We are seeking a skilled Site Reliability Engineer (SRE) specialising in Cloud Operations to join our dynamic team. The ideal candidate will leverage their expertise in cloud infrastructure, automation, and monitoring to ensure the reliability and performance of our services. You will play a crucial role in designing systems that are resilient, scalable, and fault-tolerant while collaborating closely with development and operations teams to enhance our cloud infrastructure.
Responsibilities:
Design and Implement Infrastructure:
Develop and maintain robust cloud architectures across various platforms (AWS, Azure, GCP) to support scalable services and applications.
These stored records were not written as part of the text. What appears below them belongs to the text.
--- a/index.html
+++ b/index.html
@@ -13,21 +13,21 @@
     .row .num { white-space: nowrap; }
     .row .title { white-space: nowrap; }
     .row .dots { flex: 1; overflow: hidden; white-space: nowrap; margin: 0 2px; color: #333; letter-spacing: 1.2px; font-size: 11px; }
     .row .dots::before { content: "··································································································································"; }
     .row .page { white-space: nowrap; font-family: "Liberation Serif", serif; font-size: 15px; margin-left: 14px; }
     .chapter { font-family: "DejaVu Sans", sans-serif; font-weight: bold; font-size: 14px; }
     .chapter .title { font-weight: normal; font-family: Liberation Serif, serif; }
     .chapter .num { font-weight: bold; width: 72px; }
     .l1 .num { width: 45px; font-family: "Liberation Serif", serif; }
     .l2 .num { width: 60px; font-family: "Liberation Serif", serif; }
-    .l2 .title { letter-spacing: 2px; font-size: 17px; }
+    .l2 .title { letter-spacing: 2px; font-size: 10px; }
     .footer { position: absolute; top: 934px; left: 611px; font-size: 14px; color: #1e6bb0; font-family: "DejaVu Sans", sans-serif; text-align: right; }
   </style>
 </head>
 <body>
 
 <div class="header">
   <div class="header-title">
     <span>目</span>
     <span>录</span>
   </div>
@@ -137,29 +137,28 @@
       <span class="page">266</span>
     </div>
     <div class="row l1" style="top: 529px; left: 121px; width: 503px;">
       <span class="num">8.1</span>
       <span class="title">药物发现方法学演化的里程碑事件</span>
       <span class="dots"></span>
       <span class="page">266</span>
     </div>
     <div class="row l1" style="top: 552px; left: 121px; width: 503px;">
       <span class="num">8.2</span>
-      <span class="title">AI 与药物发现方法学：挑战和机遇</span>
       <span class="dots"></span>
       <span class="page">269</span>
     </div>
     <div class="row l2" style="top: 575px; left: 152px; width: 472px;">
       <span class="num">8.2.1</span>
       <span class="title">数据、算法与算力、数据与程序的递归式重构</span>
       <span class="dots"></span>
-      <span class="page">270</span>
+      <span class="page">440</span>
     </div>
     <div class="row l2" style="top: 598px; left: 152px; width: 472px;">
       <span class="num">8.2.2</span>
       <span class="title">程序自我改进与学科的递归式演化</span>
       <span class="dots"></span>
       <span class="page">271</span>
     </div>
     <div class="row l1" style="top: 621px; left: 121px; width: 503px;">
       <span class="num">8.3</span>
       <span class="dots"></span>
Monitoring and Incident Management:
Set up monitoring tools to track system performance and promptly respond to incidents to minimize downtime and ensure service reliability.
Automation and Tooling:
Automate deployment, scaling, and management of applications using Infrastructure as Code (IaC) tools like Terraform or CloudFormation.
Continuous Improvement:
Collaborate with software engineering teams to promote best practices in system design, development, and operational procedures to maximize uptime and performance.
Capacity Planning:
Conduct capacity and performance analysis to anticipate system demands and ensure that resources are effectively utilized while implementing strategies for scaling.
Disaster Recovery and Security:
Design and test disaster recovery plans and ensure compliance with security protocols to protect customer data and maintain system integrity.
Documentation:
Create and maintain detailed documentation for system architecture, processes, and operational procedures to assist in training and knowledge transfer.
Minimal Qualifications
Bachelors degree in Computer Science, Computer Engineering, Electrical Engineering, or equivalent
At least 5 years of experience in a software product development environment in the cloud
Excellent English proficiency and fluency to communicate with people at all levels.
Preferred Qualifications:
Experience in large, scalable distributed systems and/or SaaS solutions
Experience with Terraform, Docker, Helm, Kubernetes.
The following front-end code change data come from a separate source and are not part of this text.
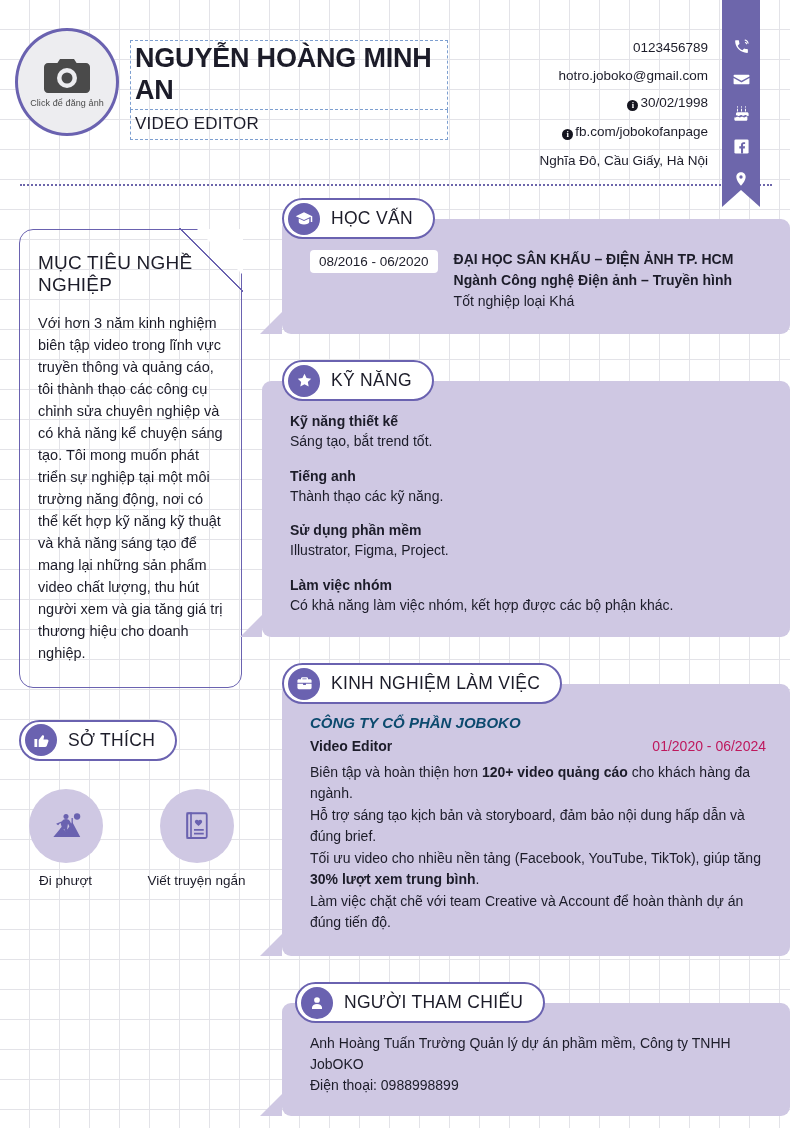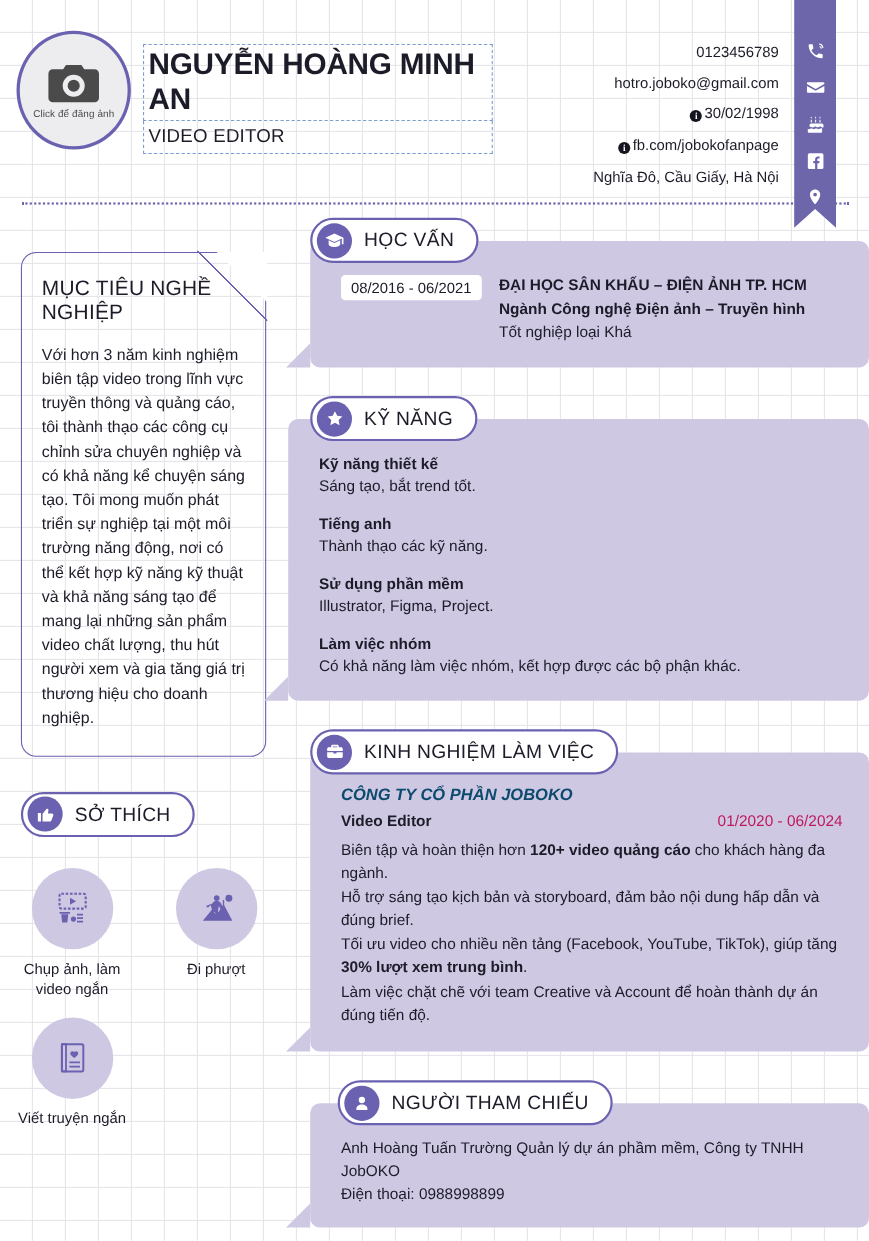--- a/index.html
+++ b/index.html
@@ -445,33 +445,20 @@
         <span class="pill-icon">
           <svg width="17" height="17" viewBox="0 0 24 24">
               <path d="M2 10h4v11H2zM8 21h9.3c1 0 1.9-.6 2.2-1.6l2.3-6.3c.4-1.2-.5-2.5-1.8-2.5h-5.2l.8-3.9c.2-.9-.3-1.8-1.2-2.1-.7-.2-1.4 0-1.8.6L8 11.2V21z"></path>
             </svg>
         </span>
         <span class="pill-label">SỞ THÍCH</span>
       </div>
     </div>
 
     <div class="hobby-grid">
-      <div class="hobby">
-        <div class="hobby-circle">
-          <svg width="38" height="38" viewBox="0 0 48 48">
-            <rect x="9" y="7" width="30" height="17" rx="2" fill="none" stroke="#6a62b0" stroke-width="2.4" stroke-dasharray="3 2"></rect>
-            <path d="M21 11.5l7 4-7 4z" fill="#6a62b0"></path>
-            <path d="M9 28h12v2H9z" fill="#6a62b0"></path>
-            <path d="M11 30.5h8l-1 9.5h-6z" fill="#6a62b0"></path>
-            <circle cx="25" cy="36" r="3" fill="#6a62b0"></circle>
-            <path d="M29 30h7v2h-7zM29 34h7v2h-7zM29 38h7v2h-7z" fill="#6a62b0"></path>
-          </svg>
-        </div>
-        <div class="hobby-label">Chụp ảnh, làm video ngắn</div>
-      </div>
 
       <div class="hobby">
         <div class="hobby-circle">
           <svg width="38" height="38" viewBox="0 0 48 48">
             <circle cx="38" cy="12" r="4" fill="#6a62b0"></circle>
             <path d="M8 38l10-12 6 5 8-12 10 19z" fill="#6a62b0"></path>
             <circle cx="24" cy="12" r="3.2" fill="#6a62b0"></circle>
             <path d="M19 18c1-2 3-3 5-3s4 1 5 3l3 6-3 1.5-2.5-4.5-1 6 3 7-3 1.5-4-8-4 6-3-1.5 4-7-1.5-5-3 3-2.5-2z" fill="#6a62b0"></path>
             <path d="M31 14h1.6v14H31z" fill="#6a62b0"></path>
           </svg>
@@ -501,21 +488,21 @@
           <svg width="18" height="18" viewBox="0 0 24 24">
               <path d="M12 3L1 8.2l11 5.2 9-4.3V16h2V8.2L12 3z"></path>
               <path d="M5 11.3V16c0 1.9 3.1 3.4 7 3.4s7-1.5 7-3.4v-4.7l-7 3.3-7-3.3z"></path>
             </svg>
         </span>
         <span class="pill-label">HỌC VẤN</span>
       </div>
     </div>
     <div class="card" style="margin-left:20px;">
       <div class="edu-row">
-        <div class="edu-date">08/2016 - 06/2021</div>
+        <div class="edu-date">08/2016 - 06/2020</div>
         <div>
           <div class="edu-school">ĐẠI HỌC SÂN KHẤU – ĐIỆN ẢNH TP. HCM</div>
           <div class="edu-major">Ngành Công nghệ Điện ảnh – Truyền hình</div>
           <div class="edu-note">Tốt nghiệp loại Khá</div>
         </div>
       </div>
     </div>
 
     <div class="sec-gap" style="margin-left:20px;">
       <div class="pill">
@@ -564,21 +551,21 @@
         <span class="exp-date">01/2020 - 06/2024</span>
       </div>
       <div class="exp-bullets">
         <p><span>Biên tập và hoàn thiện hơn </span><b>120+ video quảng cáo</b><span> cho khách hàng đa ngành.</span></p>
         <p><span>Hỗ trợ sáng tạo kịch bản và storyboard, đảm bảo nội dung hấp dẫn và đúng brief.</span></p>
         <p><span>Tối ưu video cho nhiều nền tảng (Facebook, YouTube, TikTok), giúp tăng </span><b>30% lượt xem trung bình</b><span>.</span></p>
         <p><span>Làm việc chặt chẽ với team Creative và Account để hoàn thành dự án đúng tiến độ.</span></p>
       </div>
     </div>
 
-    <div class="sec-gap" style="margin-left:32px;padding-left:13px;">
+    <div class="sec-gap" style="margin-left:20px;padding-left:13px;">
       <div class="pill">
         <span class="pill-icon">
           <svg width="16" height="16" viewBox="0 0 24 24">
               <circle cx="12" cy="7.5" r="4.3"></circle>
               <path d="M12 13.5c-4.2 0-7.5 2.6-7.5 5.2V21h15v-2.3c0-2.6-3.3-5.2-7.5-5.2z"></path>
             </svg>
         </span>
         <span class="pill-label">NGƯỜI THAM CHIẾU</span>
       </div>
     </div>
Scripting experience with language such as PowerShell, Shell scripting.
Working Experience in Azure cloud services, including Azure Resource Management and Terraform Provider for Azure RM.
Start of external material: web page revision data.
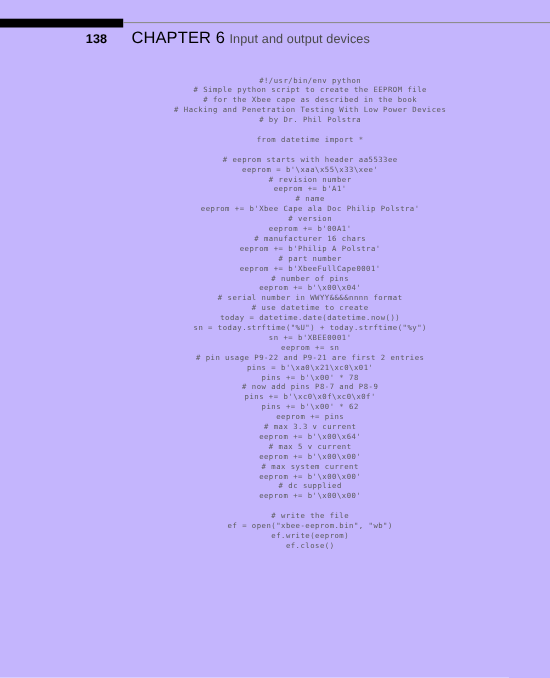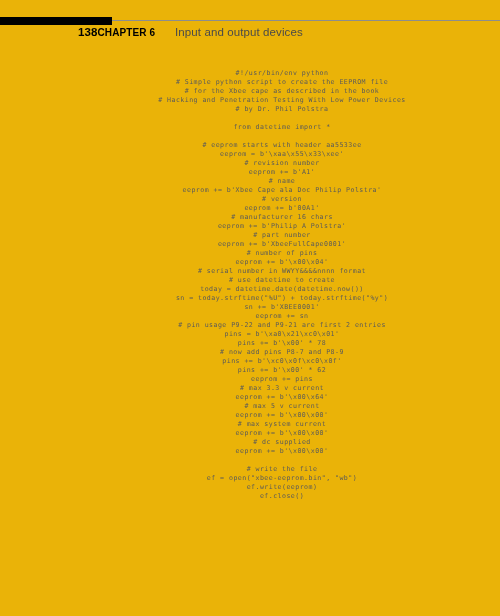--- a/index.html
+++ b/index.html
@@ -13,21 +13,21 @@
     height: 616px;
     position: relative;
     overflow: hidden;
     font-family: "Liberation Sans", sans-serif;
     color: #000000;
   }
 
   .page {
     position: absolute;
     inset: 0;
-    background: #eab308;
+    background: #c4b5fd;
   }
 
   
   .header-rule-wrap {
     position: absolute;
     top: 17px;
     left: 0;
     width: 500px;
     height: 8px;
   }
@@ -56,30 +56,31 @@
     align-items: baseline;
     white-space: nowrap;
   }
   .folio {
     font-size: 11.5px;
     font-weight: bold;
     color: #000000;
     letter-spacing: 0.1px;
   }
   .chapter-label {
-    font-size: 10px;
-    font-weight: bold;
+    font-size: 15px;
+    font-weight: normal;
     color: #000000;
+    margin-left: 22px;
     letter-spacing: 0.1px;
   }
   .chapter-title {
     font-size: 11.5px;
     font-weight: normal;
     color: #4a4a4a;
-    margin-left: 20px;
+    margin-left: 4px;
     letter-spacing: 0.1px;
   }
 
   
   .code-listing {
     position: absolute;
     top: 69px;
     left: 117px;
     width: 330px;
     font-family: "DejaVu Sans Mono", "Liberation Mono", monospace;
Software development on Cloud platforms is a plus
Fluent in English - level required: C1
Direct experience with the Industrial Automation industry is a Plus
Benefits:
The ability to collaborate with, learn from colleagues in a complex, global organization.
We provide a working environment with a creative company, paired with a great compensation package, great benefits, and a supportive atmosphere where you can sharpen with new challenges and development opportunities.
Hybrid work-from-home and at a determined Rockwell Automation facility.
Corporate Social Responsibility opportunities,
Support from our 24/7 employee assistance program.